March 07, 2003

mood//good
music.in.head//song #13 : the ataris
wearing// faded carps / heather grey hollister SoCo shirt / white and tan vans / glasses

okay...so...i passed out in bed at like 7 last night to find myself waking up at 12:45 in the morning feeling hella good...except for the sore throat...but, i was still pretty damn happy anyways.

now, my sore throat is going away...so...woo-who.

i really am getting impatient with my job...but, it might be getting good soon. i might be getting a hip-hop class to teach fairly soon, and i'll have an assistant...so, i'm pretty psyched about it...so, maybe i won't need the second job anymore...the thing i don't like is that i've been getting my paychecks on saturdays...which is completely useless to me, since banks don't process anything on the weekends, so my money just sits there useless for a few days...my gas tank is almost empty, i have no money to fill it up...i'm really hoping whatever i have in my tank will last until tomorrow afternoon (when i hope i can get a little cash out of the check).

What to produce: Rewrite the stretch of the blog entry from "March 07, 2003" through "damn happy anyways.", substituting "contacts" for "glasses".

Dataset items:
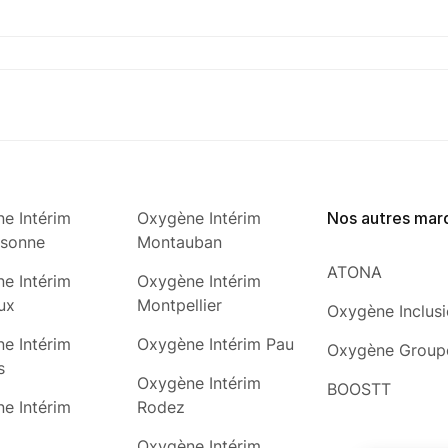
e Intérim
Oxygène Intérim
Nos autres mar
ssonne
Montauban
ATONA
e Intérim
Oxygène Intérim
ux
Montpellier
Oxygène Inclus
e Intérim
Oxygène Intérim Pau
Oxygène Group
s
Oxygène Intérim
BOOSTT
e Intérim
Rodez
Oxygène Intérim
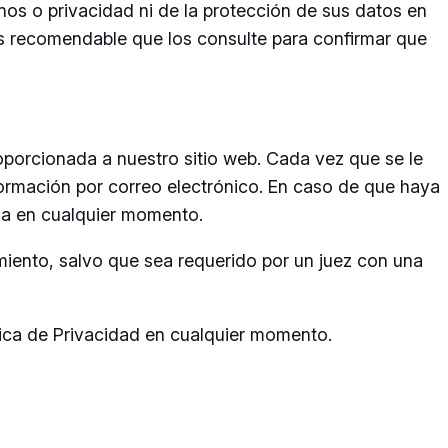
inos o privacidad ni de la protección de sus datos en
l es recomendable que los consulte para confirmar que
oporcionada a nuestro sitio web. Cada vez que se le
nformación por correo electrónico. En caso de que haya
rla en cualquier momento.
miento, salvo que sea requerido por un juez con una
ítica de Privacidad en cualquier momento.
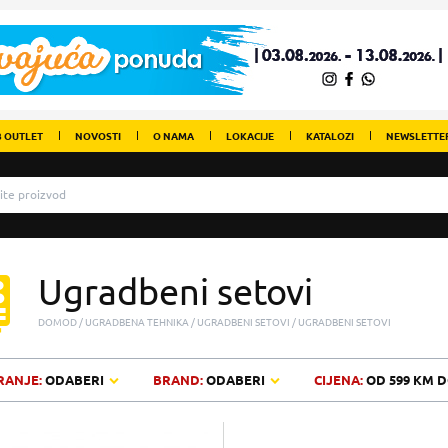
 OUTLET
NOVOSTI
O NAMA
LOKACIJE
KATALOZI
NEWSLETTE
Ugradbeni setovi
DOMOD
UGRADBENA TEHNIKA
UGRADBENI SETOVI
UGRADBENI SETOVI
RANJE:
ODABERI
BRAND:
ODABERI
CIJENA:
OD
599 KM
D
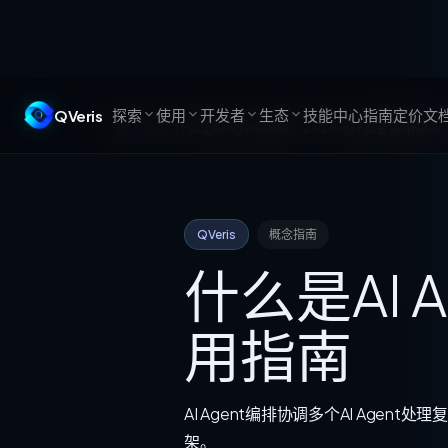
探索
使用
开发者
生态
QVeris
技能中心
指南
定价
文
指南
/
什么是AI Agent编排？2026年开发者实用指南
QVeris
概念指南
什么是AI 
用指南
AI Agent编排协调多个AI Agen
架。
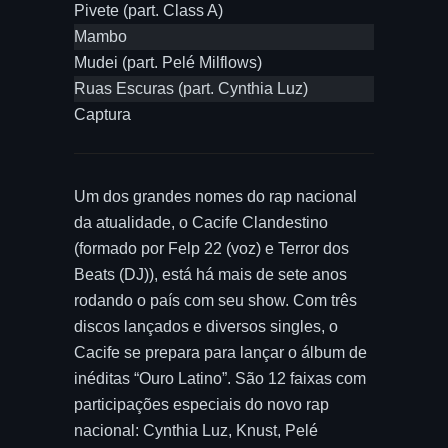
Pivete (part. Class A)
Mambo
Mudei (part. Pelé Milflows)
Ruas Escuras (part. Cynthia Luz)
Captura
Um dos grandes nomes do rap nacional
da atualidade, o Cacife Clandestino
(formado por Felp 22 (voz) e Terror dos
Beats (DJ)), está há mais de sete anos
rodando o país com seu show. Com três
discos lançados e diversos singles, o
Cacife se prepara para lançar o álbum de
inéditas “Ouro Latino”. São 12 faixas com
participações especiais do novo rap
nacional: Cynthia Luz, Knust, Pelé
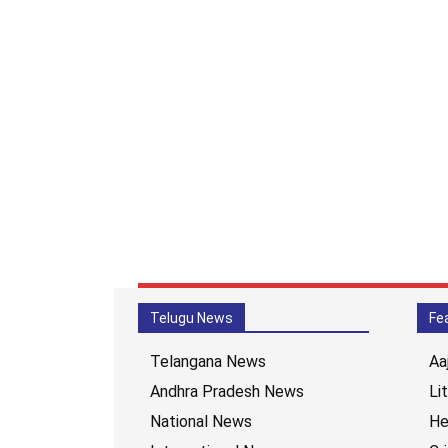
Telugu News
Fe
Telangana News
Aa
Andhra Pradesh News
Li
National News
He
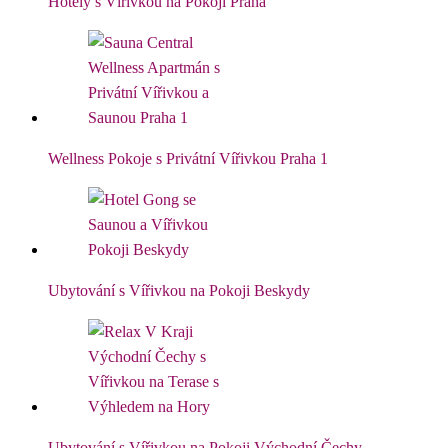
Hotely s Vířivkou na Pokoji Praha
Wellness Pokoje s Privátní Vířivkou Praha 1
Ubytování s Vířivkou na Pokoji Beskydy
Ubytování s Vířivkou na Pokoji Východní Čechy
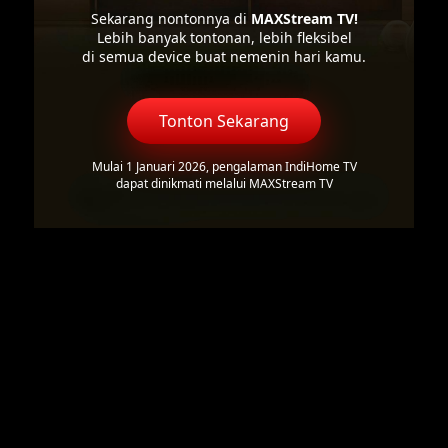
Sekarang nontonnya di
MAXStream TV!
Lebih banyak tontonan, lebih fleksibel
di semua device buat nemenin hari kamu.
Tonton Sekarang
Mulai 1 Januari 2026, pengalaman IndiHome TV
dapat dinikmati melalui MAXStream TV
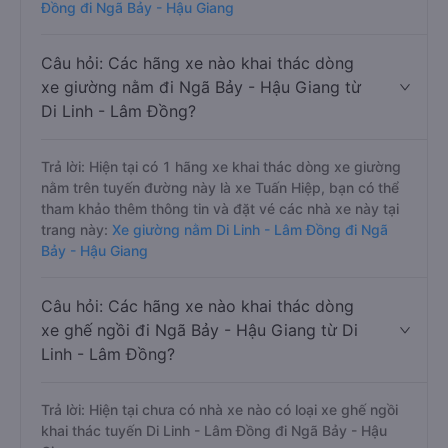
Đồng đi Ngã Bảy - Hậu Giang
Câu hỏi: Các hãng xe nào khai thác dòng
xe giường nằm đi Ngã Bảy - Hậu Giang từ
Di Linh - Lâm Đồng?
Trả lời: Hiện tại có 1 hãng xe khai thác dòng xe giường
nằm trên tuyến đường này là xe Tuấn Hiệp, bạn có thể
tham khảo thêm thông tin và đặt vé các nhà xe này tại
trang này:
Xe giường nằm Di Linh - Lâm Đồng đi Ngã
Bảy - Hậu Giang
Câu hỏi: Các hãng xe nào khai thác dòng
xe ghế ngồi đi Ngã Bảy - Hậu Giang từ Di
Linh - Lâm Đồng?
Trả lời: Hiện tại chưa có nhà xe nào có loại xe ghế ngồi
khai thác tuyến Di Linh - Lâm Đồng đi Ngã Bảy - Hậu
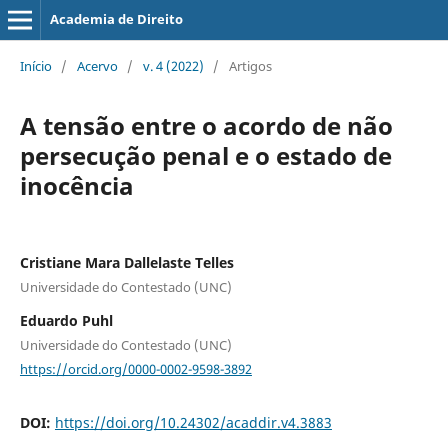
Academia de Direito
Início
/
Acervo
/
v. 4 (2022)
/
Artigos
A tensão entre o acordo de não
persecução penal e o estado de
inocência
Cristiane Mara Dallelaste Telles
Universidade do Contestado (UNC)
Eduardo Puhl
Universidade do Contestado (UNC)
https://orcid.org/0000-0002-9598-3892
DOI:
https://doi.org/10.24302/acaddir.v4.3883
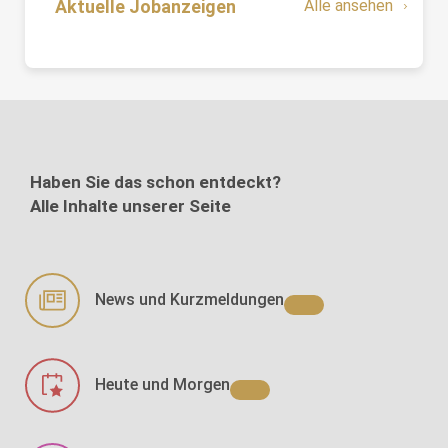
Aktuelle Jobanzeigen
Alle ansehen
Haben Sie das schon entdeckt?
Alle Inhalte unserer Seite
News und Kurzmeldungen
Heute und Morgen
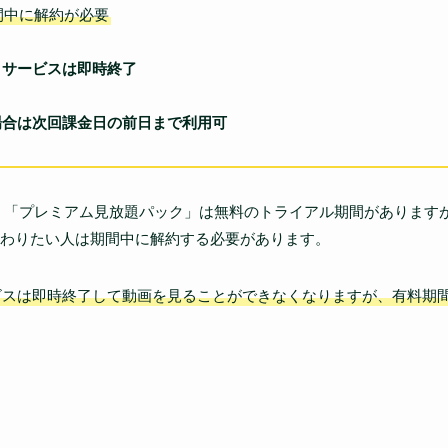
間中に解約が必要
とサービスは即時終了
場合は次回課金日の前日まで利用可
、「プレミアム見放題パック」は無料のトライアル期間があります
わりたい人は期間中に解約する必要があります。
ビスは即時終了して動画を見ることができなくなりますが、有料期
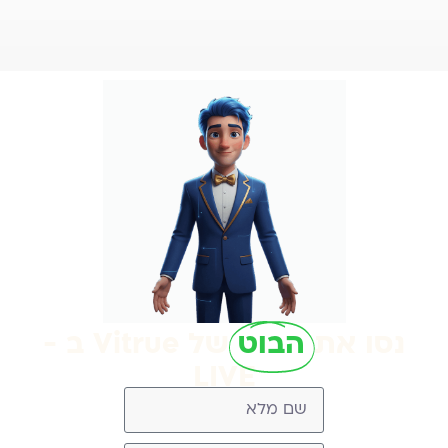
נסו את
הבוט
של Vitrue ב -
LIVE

Solution to the problem:
March 07, 2003

mood//good
music.in.head//song #13 : the ataris
wearing// faded carps / heather grey hollister SoCo shirt / white and tan vans / contacts

okay...so...i passed out in bed at like 7 last night to find myself waking up at 12:45 in the morning feeling hella good...except for the sore throat...but, i was still pretty damn happy anyways.